Thursday, February 7, 2008

Maybe Uncle Sam Wants Me

I am clearly an idiot. Or just too old for the internet. I still don't get it, as hard as I try. I have so many passwords I can't remember which one goes where or what my "user name" is on any freaking account. The morning is obviously not going well. In a desperate attempt to link this blog to other blogs and get more reader traffic I did a google search on the topic. Wait a sec while I breathe into a paper bag....that helps with hyperventilating doesn't it? How about a plastic bag? I started this project feeling relaxed and confident that with a little effort I could figure out how to expand in the blogoshere or whatever planet they call it.
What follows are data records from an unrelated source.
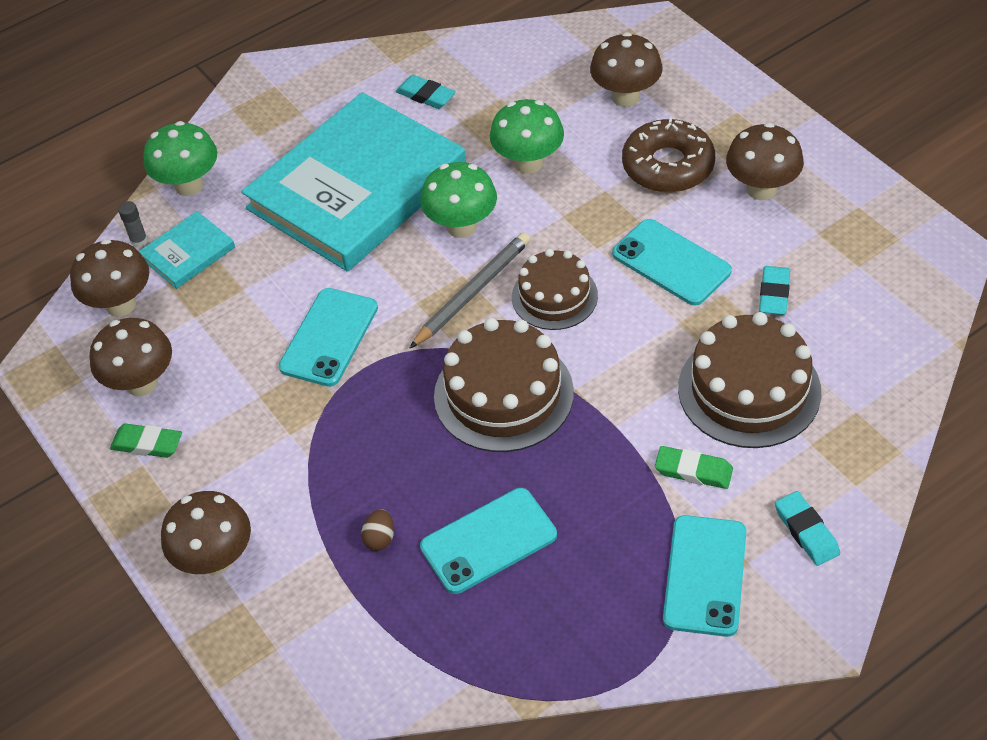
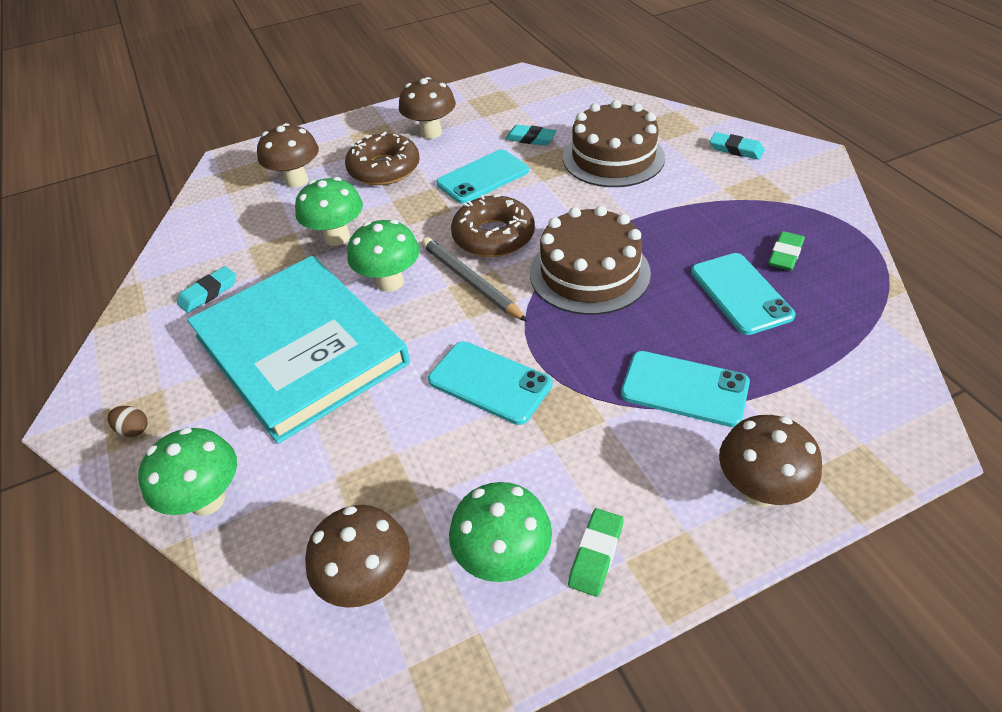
camera: 80 degrees left, 5 degrees down
brown mushroom [89,318,172,397] -> green mushroom [449,482,552,582]
grey glue stick [118,201,148,247] -> none
turquoise book [138,211,235,289] -> none
brown egg [361,509,394,551] -> brown egg moved to [107,406,148,437]
brown cake [512,249,598,330] -> brown donut [451,194,535,257]
green eraser [655,446,733,489] -> green eraser moved to [768,231,805,271]
turquoise phone [663,515,746,637] -> turquoise phone moved to [621,351,750,427]
turquoise eraser [775,491,840,566] -> turquoise eraser turned 45 degrees clockwise [710,132,765,160]

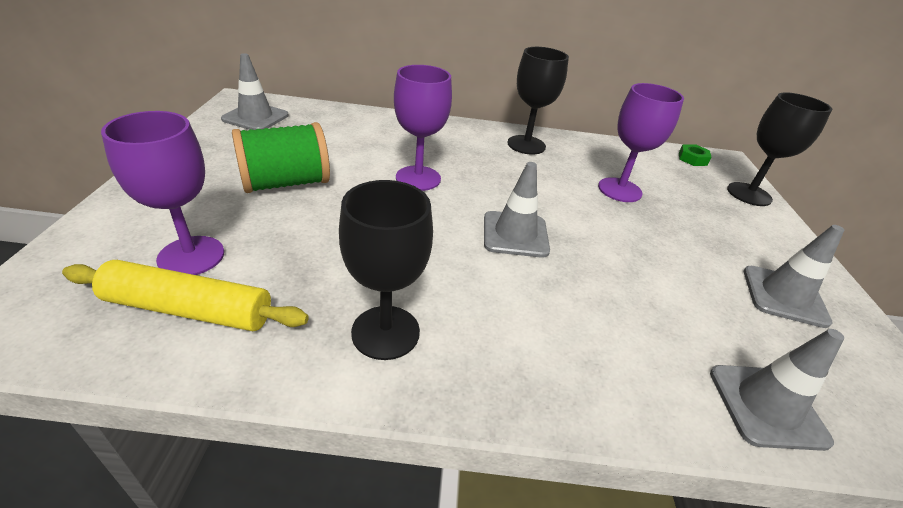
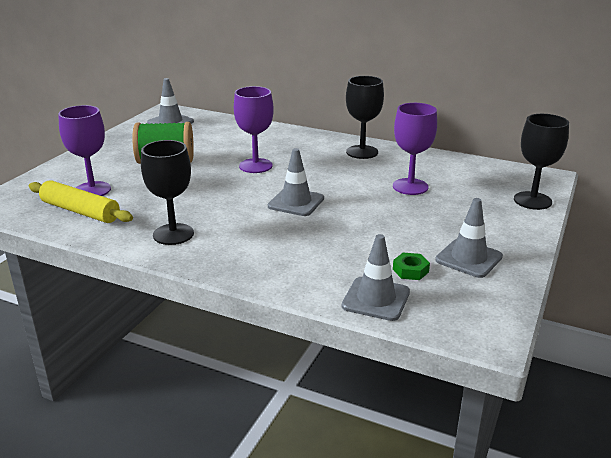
camera: 25 degrees right, 10 degrees down
green nut [679,144,711,166] -> green nut moved to [393,253,430,280]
I found a helpful site that let's you join for free and yep, I'm all about free. I was ready to sign up. I was still calm and felt proud my research seemed to be paying off. All I had to do was join.

When did joining become impossible? I joined the Brownies, Girl Scouts, Art Institute, Museum of Contemporary Art, Illinois Hunter Jumper Association,and AARP (the only difficult part there was admitting I was old enough to join). All these organizations wanted was my name, address and money. There was no user name, profile name and secret password! I'm not trying to join the CIA for God's sake. Which btw is probably easy these days. Who has this many names? Who wants this many names? I'm a member of AARP, I can't be expected to remember these names. And forget the suggestion of writing them down....I have no idea where I write them and which group of names is for which account. This sucks. And do these freaking web-sites help you? The words "invalid user name" kept popping up over and over and over and over. The blood was draining from my face . I was sitting in front of the computer screen how could I be "invalid"? What was wrong with my user name? What do you mean I'm not valid!!!!! I clicked on "help" but there was no help, just a list of suggestions. I NEEDED A PHONE NUMBER. I needed to talk to a real person. I longed to complain to a real person with one name. I took a deep breath and tried again to fill in the "name" blanks . I struggled to breathe slowly and steadily as I clicked "continue". " Invalid User Name " reappeared. I was crazed, on the verge of hysteria. I tried every user name I've ever used. I tried dozens of combinations of passwords I've concocted to placate my computer. INVALID USER NAME was all I got for my effort.

Who am I? I'm invalid with no secret password, thinking of joining the CIA.